As powerful as modern-day supercomputers are, they struggle with certain subtypes of problem, and that includes particular cases where they need to find the simplest possible route towards an answer.
The researchers compare these types of thorny problems to trying to find the lowest point in a mountainous terrain filled with valleys and trenches – how do you work out where the lowest point is without walking up and down hills for days on end?
Whereas super-fast computers can certainly do all that walking faster than ever before, polaritons offer a new approach: they effectively act as hotspots to guide our hypothetical hiker towards the lowest point much quicker, saving a lot of shoe leather.

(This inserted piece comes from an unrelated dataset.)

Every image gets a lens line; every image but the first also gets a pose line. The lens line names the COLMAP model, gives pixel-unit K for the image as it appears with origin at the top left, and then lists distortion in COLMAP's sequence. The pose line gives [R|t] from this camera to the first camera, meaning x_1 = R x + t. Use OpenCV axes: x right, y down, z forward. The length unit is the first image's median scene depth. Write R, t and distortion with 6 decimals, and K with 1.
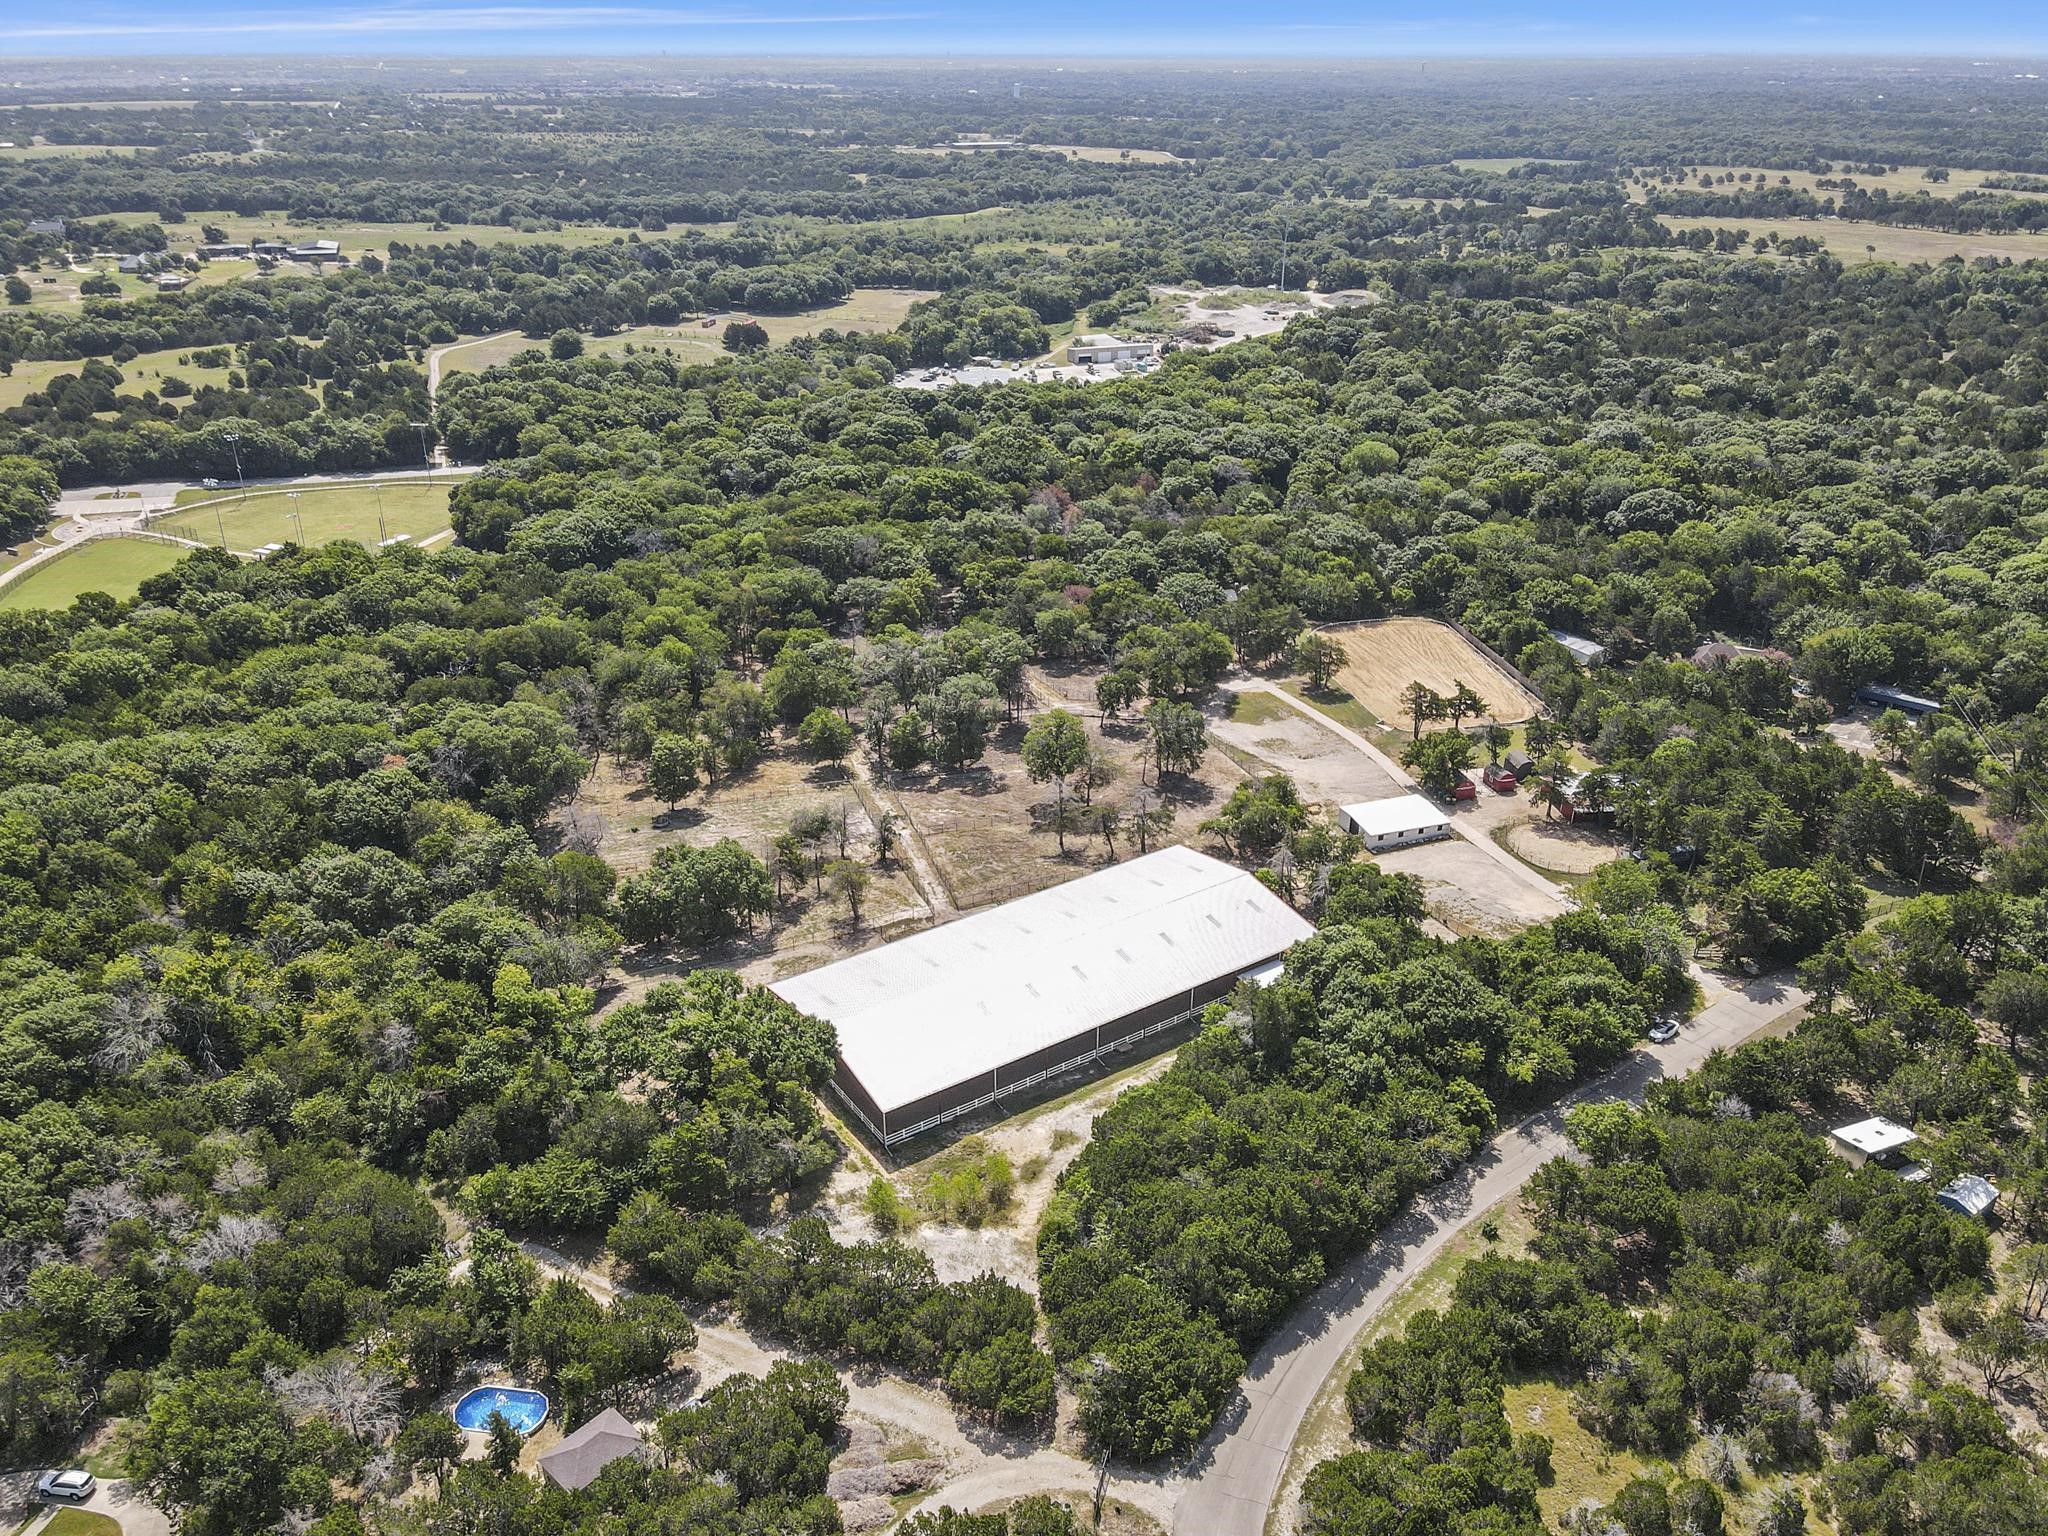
lens RADIAL K [[1525.3, 0, 1024.0], [0, 1525.3, 768.0], [0, 0, 1]] dist [0.052307, -0.041665]
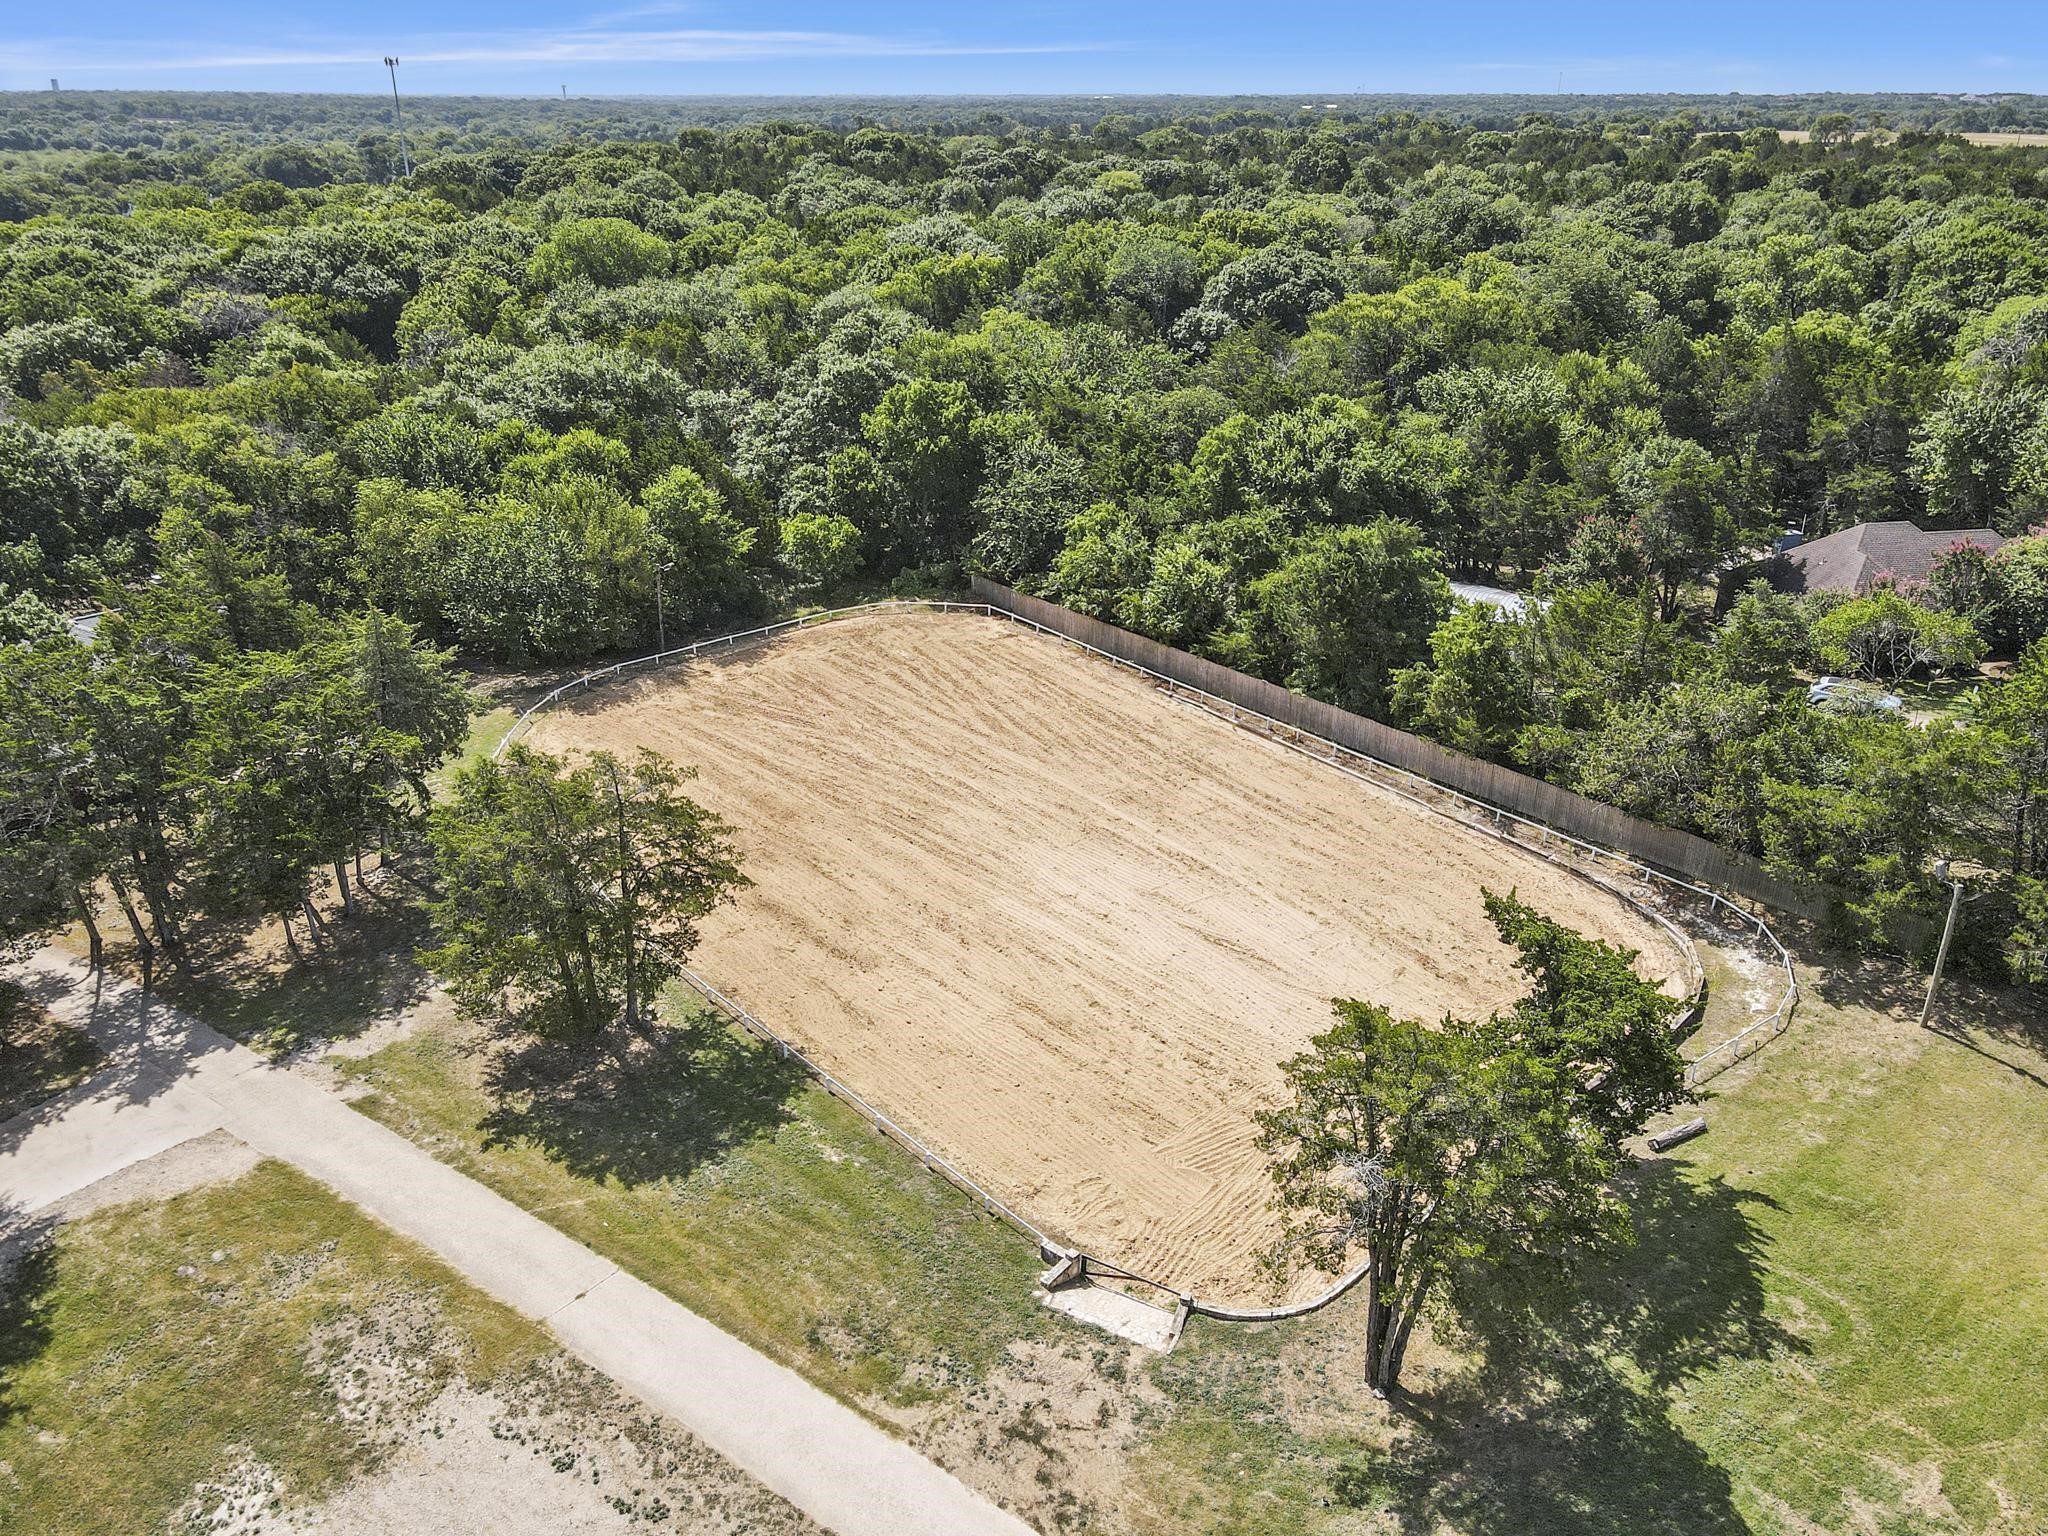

It's a bit like sprinkling magic dust on the mountain landscape, the researchers say, but it's taken them several years to get from their first hypothesis to a demonstration of the technique using experimental data.
Polaritons were created by shining a laser at stacked layers of atoms including gallium, arsenic, indium, and aluminium, causing the electrons to absorb and emit light of a specific colour, and producing polaritons – where these electrons and their light waves co-exist in a new type of quasiparticle.
As polaritons are 10,000 times lighter than electrons, they can be packed very close together (entering a strange state known as a Bose-Einstein condensate), pooling and lighting up in a way that can be measured.
In place of a mountainous terrain, the researchers set their polaritons on a classic optimisation model known as an XY model – one that's simple enough to be of use but also versatile enough to apply to a lot of different supercomputing problems.
The researchers were able to demonstrate polaritons grouping together at a point showing the route to the quickest solution for the problem presented.
This is a brand new approach to supercomputing, and so we're a long way from seeing it actually applied in a working machine, but the team says there's enough promise in the approach to make it worthy of further investigation.
"A few years ago our purely theoretical proposal on how to do this was rejected by three scientific journals," says one of the researchers, Natalia Berloff from the University of Cambridge in the UK.
"One referee said, 'Who would be crazy enough to try to implement this?!' So we had to do it ourselves, and now we've proved our proposal with experimental data."
The research has been published in Nature Materials.